We all dislike those people who tell you to walk, jog, buy Ab-king pro, or do sit-ups. Yes, when someone is severely overweight, it may make sense to give them unwarranted opinions about methods of weight loss. But to give it to some girl, who is about 55 KGs to loose weight just because she doesn't have a perfect 36:24:36 figure is just useless don't you think?
Critical analysis of these beauty freaks can be extremely confusing. It is commonly believed that these people have nothing constructive to talk about settle for such 'worthless' topics. We commonly stereotype the typical housewife as being the mean one. (Hey most housewives I know are really nice and not 'backbiters' or 'insulters') But then why would a seventeen year old with so much going on in her life talk like this? Is it that a large proportion of people belonging to the female gender derive some form of sadistic pleasure by making someone feel bad? Don't they realize that by pointing out 'imperfections' (imperfections only in their eyes), what they are actually doing is stabbing that particular person's self esteem? It's like making someone who is totally confident about who they are doubt themselves. That's just wrong! Once that whole negative "my nose is too flat, I have too many pimples, why am I so fat,?" notion sets in, it is extremely hard to get rid of. Hey, if you are insecure about yourself, fine, no problem! But don't make other people feel insecure themselves just because you think that some part of their body doesn't look right!
As it is, with overexposure to profit hungry beauty magazines and cable TV, young women are frantically bleaching their skin (did you know one of the highest selling products in South East Asia are 'fair and lovely' creams?). Trying every possible pimple cream (even though they have very few of those pesky bumps on their face). Becoming obsessed with weight-loss: trying the Atkins diet, protein diet, carbo diet etc. With all this, what we are left with is a bunch of unhealthy, sick and exhausted women.
======
WHAT THE EXERCISE ASKS: Retype the passage of the essay on appearance criticism, starting at "As it is, with" and ending at "and exhausted women.". The data after this point are separate from the essay on appearance criticism.

Saved entries:
======
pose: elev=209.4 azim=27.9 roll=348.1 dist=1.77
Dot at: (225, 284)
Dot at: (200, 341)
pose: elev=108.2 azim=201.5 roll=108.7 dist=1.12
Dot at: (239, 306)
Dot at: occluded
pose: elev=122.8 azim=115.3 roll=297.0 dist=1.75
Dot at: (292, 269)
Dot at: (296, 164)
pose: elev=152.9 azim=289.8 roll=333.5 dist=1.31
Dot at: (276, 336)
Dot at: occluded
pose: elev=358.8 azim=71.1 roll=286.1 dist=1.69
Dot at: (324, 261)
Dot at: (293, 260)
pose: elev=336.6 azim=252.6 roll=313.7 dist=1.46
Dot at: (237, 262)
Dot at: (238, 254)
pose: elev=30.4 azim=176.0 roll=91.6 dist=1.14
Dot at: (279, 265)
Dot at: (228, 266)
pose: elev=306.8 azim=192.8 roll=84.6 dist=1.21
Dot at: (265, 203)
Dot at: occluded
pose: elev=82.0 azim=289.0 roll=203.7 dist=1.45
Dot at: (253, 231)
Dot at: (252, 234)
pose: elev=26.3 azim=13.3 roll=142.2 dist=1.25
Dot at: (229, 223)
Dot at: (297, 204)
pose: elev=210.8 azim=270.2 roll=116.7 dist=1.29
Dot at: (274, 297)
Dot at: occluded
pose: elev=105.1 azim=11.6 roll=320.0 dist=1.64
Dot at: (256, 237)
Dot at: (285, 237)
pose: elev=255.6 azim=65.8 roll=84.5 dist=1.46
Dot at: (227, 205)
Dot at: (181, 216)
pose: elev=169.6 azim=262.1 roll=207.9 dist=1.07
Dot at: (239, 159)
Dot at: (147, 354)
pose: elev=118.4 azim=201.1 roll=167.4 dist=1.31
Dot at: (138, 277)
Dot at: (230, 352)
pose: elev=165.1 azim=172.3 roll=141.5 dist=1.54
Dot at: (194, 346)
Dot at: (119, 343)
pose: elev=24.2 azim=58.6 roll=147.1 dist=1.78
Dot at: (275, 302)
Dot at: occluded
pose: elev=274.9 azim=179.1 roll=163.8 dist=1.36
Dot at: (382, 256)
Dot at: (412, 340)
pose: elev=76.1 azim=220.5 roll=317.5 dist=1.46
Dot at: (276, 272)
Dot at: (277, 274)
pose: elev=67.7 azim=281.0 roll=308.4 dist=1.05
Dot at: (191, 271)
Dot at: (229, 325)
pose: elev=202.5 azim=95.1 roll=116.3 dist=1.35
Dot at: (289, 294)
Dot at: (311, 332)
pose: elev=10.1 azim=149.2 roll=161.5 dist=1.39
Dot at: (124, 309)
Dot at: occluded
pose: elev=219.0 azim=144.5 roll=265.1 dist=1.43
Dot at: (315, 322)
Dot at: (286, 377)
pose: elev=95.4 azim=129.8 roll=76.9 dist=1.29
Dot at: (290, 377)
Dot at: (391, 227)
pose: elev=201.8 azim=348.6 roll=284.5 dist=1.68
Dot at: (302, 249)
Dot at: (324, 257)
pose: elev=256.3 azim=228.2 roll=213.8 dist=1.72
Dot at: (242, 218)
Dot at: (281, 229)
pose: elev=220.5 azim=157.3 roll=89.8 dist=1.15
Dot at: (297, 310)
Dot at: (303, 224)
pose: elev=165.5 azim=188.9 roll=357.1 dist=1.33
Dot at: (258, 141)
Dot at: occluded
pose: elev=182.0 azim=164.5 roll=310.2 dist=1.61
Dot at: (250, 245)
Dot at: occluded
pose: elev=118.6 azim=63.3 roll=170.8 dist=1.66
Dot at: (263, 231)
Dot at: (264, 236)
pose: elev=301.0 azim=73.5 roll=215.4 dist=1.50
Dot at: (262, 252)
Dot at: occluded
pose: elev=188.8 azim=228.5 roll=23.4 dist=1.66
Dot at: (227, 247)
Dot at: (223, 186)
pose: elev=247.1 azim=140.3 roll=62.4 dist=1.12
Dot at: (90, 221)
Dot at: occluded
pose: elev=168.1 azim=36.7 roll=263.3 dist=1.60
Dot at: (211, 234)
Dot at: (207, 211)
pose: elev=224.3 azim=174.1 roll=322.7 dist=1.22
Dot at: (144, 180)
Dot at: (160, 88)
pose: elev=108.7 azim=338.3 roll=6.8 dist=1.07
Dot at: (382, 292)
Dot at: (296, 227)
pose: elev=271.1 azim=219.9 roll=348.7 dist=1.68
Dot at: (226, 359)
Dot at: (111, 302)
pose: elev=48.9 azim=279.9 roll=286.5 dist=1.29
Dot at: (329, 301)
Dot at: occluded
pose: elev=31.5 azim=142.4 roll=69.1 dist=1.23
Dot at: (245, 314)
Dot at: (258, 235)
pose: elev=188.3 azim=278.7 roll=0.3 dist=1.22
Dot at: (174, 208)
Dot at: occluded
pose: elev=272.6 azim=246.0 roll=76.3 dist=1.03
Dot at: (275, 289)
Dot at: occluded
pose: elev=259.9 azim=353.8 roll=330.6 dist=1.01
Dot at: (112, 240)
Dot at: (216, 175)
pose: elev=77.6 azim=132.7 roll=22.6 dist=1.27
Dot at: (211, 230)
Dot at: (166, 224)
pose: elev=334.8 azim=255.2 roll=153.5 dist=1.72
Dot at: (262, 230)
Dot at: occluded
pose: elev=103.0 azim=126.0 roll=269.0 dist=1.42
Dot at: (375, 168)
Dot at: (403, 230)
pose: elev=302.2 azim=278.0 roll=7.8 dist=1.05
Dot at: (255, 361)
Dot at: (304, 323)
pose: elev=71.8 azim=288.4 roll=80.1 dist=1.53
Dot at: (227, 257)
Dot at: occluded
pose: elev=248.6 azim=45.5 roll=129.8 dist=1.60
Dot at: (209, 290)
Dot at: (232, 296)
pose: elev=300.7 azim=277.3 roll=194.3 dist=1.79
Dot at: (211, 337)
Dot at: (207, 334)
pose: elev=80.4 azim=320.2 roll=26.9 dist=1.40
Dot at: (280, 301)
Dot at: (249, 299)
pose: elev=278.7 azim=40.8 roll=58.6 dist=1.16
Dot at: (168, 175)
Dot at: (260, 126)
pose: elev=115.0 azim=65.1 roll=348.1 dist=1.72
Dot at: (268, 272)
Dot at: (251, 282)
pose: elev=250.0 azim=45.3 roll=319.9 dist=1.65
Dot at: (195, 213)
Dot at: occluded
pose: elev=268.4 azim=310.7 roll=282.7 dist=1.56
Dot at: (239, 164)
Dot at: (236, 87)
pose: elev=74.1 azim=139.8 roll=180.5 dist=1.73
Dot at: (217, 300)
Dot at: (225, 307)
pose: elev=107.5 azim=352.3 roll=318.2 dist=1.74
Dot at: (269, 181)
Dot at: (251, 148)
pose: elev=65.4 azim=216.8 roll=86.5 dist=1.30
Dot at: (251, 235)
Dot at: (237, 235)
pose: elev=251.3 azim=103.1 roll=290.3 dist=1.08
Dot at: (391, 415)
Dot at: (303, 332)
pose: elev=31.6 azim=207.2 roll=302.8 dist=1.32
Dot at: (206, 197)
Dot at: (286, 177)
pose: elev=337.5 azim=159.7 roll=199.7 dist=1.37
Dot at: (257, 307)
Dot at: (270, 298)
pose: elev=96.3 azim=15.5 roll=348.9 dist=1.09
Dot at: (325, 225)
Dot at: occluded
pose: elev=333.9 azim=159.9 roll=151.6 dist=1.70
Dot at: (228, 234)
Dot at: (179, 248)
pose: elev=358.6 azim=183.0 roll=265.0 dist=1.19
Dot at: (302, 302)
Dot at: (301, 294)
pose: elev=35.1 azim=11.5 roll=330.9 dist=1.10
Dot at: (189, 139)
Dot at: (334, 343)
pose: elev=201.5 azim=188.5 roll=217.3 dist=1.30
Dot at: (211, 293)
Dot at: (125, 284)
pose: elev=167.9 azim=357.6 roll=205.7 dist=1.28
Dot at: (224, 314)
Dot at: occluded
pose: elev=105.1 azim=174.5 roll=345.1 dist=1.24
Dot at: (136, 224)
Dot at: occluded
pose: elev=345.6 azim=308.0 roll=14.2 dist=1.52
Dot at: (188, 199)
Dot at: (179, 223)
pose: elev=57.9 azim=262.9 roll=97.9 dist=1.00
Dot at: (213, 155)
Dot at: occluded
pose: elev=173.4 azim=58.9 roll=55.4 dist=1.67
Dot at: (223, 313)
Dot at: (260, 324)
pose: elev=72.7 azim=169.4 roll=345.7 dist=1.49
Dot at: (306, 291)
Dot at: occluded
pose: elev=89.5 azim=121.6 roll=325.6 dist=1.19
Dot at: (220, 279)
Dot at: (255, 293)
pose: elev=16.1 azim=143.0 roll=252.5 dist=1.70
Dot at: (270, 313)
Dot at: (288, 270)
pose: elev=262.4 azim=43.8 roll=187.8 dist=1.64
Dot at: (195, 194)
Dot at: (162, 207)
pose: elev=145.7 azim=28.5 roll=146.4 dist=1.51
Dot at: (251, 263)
======
RESPONSE TO THE TASK:
As it is, with overexposure to profit hungry beauty magazines and cable TV, young women are frantically bleaching their skin (did you know one of the highest selling products in South East Asia are 'fair and lovely' creams?). Trying every possible pimple cream (even though they have very few of those pesky bumps on their face). Becoming obsessed with weight-loss: trying the Atkins diet, protein diet, carbo diet etc. With all this, what we are left with is a bunch of unhealthy, sick and exhausted women.